#### Trecho do documento:
#####

Combate ao suicídio indígena depende de políticas de prevenção da vida e da cultura dos povos

Entrevista especial com Lucia Helena Rangel, Por: Patricia Fachin.

Nos últimos 16 anos foram registrados 782 suicídios nas comunidades indígenas brasileiras, o que significa uma “variação” de 30 a 73 casos por ano, diz a antropóloga Lucia Helena Rangel à IHU On-Line. Segundo ela, o relatório recentemente publicado pelo Conselho Indigenista Missionário – Cimi demonstra que o quadro de suicídios entre os Guarani-Kaiowá que residem no Mato Grosso do Sul não se alterou em quatro décadas, mas também sugere que esse fenômeno não é restrito a essas comunidades. “A situação preocupa muito porque em 2016 houve 30 casos de suicídios no Alto Solimões”, informa.

De acordo com Lucia, os dados até então coletados pelo Cimi começaram a se alterar quando a Secretaria Especial de Saúde Indígena – SESAI passou a emitir seus relatórios. “Parecia que essa era uma situação restrita aos Guarani-Kaiowá, mas hoje temos registros de suicídios no Amazonas e em Roraima, sendo que o estado do Amazonas tem sido muito afetado em todas as regiões, como no Alto Solimões, no Vale do Javari, no Alto Rio Negro, no Médio Solimões e seus afluentes. Em toda essa região há uma taxa que em 2016 foi bastante alta”. Entretanto, pontua, “nós não sabemos se não era assim ou se esses casos não eram registrados”.

#####

#### Registros armazenados:
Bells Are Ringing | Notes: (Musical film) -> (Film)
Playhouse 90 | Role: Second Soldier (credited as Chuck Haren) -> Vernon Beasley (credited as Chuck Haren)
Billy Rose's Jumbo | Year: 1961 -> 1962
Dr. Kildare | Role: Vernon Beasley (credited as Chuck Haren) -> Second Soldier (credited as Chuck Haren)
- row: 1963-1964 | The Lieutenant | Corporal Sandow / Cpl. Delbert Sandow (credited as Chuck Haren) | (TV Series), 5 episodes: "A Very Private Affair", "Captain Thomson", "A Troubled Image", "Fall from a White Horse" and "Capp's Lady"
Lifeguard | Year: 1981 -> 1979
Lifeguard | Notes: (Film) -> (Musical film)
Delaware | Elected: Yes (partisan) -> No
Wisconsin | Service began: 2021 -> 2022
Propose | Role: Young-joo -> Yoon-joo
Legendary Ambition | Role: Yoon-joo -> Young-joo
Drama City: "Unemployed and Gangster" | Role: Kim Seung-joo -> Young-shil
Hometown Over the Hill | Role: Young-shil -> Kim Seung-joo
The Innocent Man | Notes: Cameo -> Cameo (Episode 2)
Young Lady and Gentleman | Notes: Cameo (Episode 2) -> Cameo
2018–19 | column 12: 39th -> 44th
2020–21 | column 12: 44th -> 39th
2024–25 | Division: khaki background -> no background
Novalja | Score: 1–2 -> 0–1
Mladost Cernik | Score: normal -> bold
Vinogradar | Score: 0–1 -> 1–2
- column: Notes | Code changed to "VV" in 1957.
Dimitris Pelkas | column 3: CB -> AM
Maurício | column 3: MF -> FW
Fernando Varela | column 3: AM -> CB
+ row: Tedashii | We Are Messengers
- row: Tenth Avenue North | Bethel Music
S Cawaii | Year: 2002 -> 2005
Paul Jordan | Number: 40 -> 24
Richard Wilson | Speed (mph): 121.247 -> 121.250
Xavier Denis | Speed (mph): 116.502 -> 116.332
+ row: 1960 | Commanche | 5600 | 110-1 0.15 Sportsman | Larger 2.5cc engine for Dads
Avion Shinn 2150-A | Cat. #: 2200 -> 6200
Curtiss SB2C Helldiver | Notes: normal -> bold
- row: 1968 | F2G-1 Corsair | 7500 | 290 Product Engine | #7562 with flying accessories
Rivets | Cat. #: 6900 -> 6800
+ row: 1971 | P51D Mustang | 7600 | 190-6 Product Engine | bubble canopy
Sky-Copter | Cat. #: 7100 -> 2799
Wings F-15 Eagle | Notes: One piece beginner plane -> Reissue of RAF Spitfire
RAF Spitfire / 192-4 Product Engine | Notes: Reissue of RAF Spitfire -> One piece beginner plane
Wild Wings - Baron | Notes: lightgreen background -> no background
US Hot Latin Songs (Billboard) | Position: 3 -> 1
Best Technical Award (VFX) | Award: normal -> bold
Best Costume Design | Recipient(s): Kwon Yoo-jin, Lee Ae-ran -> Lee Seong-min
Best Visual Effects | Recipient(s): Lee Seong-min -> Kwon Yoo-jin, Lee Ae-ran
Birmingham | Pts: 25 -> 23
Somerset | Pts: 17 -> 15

#####

#### Instruções:
1) Resuma em duas frases a entrevista sobre o suicídio indígena.
2) Por favor, retome a entrevista sobre o suicídio indígena a partir do ponto em que ela termina.
Os registros não entram nesta atividade.

#### Respostas:
1) Segundo a antropóloga Lucia Helena Rangel, foram registrados 782 suicídios em comunidades indígenas brasileiras nos últimos 16 anos, e o relatório do Cimi mostra que o quadro entre os Guarani-Kaiowá do Mato Grosso do Sul não mudou em quatro décadas, mas que o fenômeno não se restringe a eles. Com os relatórios da SESAI, surgiram registros no Amazonas e em Roraima, com taxa bastante alta em 2016, embora não se saiba se antes não era assim ou se os casos apenas não eram registrados.

2)
Na entrevista a seguir, concedida por telefone à IHU On-Line, Lucia explica que semelhanças existentes entre as regiões do Mato Grosso do Sul e do Alto Solimões podem auxiliar na compreensão desse fenômeno. “Eu não posso fazer afirmações categóricas – para isso eu teria que aprofundar a análise de dados –, mas os dois estados estão em regiões de fronteiras. O Alto Solimões faz fronteira com a Colômbia, e o Mato Grosso do Sul, com o Paraguai. Nessas duas regiões têm tráfico de drogas intenso, contrabando e tudo que é ilícito, ou seja, essas duas regiões são espaços de entrada e saída de tudo que é ilícito. Também é comum nessas duas regiões a tentativa do Estado brasileiro de tornar todos os indígenas em não-indígenas. Todas as ações do Estado não são para respeitar as comunidades, mas fazer com que elas tenham os desejos e expectativas que são dominantes na sociedade brasileira”, diz. Além disso, pontua, “embora haja uma diferença no Alto Solimões em relação ao Mato Grosso do Sul, porque no Alto Solimões as terras já estão demarcadas, por outro lado, existe um processo de urbanização das aldeias dos Ticunas, que é o povo mais numeroso nessa região. Com isso, o padrão de sociabilidade das comunidades vai se alterando, ou seja, elas passam a ter uma vida urbanizada, com escolas, mas não têm uma perspectiva de emprego para todos”.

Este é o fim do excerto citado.